# Task item
Copy exactly the run of lines that begins at the line with "Hybrid Power Stabilizer" and ends at the final line of the entries.
___ Records ___
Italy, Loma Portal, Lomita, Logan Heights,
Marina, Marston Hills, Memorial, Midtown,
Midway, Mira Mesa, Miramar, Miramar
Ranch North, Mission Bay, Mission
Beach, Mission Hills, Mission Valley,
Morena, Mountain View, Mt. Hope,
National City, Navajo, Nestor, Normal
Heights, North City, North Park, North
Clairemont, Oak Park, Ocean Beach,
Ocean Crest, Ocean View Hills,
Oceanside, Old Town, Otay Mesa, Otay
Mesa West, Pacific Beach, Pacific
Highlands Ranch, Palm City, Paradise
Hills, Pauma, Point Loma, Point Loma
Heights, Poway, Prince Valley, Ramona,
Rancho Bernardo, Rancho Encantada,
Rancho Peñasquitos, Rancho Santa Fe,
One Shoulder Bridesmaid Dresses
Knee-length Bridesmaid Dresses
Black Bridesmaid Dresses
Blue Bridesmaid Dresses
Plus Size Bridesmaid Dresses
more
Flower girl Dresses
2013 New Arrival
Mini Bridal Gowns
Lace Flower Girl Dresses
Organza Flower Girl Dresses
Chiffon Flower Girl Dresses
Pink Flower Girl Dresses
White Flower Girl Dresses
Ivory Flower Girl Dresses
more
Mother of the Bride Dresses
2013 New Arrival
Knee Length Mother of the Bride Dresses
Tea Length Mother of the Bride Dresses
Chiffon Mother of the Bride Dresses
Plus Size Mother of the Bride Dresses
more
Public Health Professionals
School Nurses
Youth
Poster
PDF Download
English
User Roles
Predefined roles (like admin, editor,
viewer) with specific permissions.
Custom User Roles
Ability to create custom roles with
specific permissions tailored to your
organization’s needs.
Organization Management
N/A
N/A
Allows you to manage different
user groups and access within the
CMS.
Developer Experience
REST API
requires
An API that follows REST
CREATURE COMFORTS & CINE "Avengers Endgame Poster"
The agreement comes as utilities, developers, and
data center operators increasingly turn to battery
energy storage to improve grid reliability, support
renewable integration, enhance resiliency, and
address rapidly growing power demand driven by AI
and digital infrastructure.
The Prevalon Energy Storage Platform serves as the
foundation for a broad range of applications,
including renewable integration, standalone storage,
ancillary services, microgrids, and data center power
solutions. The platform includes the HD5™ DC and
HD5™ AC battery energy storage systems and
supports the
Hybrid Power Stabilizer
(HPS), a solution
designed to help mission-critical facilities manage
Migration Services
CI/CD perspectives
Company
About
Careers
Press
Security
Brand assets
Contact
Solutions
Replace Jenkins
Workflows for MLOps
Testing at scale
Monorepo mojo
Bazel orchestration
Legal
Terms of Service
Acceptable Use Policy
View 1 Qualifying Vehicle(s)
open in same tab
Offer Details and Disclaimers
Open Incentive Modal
___
# Answer below
Hybrid Power Stabilizer
(HPS), a solution
designed to help mission-critical facilities manage
Migration Services
CI/CD perspectives
Company
About
Careers
Press
Security
Brand assets
Contact
Solutions
Replace Jenkins
Workflows for MLOps
Testing at scale
Monorepo mojo
Bazel orchestration
Legal
Terms of Service
Acceptable Use Policy
View 1 Qualifying Vehicle(s)
open in same tab
Offer Details and Disclaimers
Open Incentive Modal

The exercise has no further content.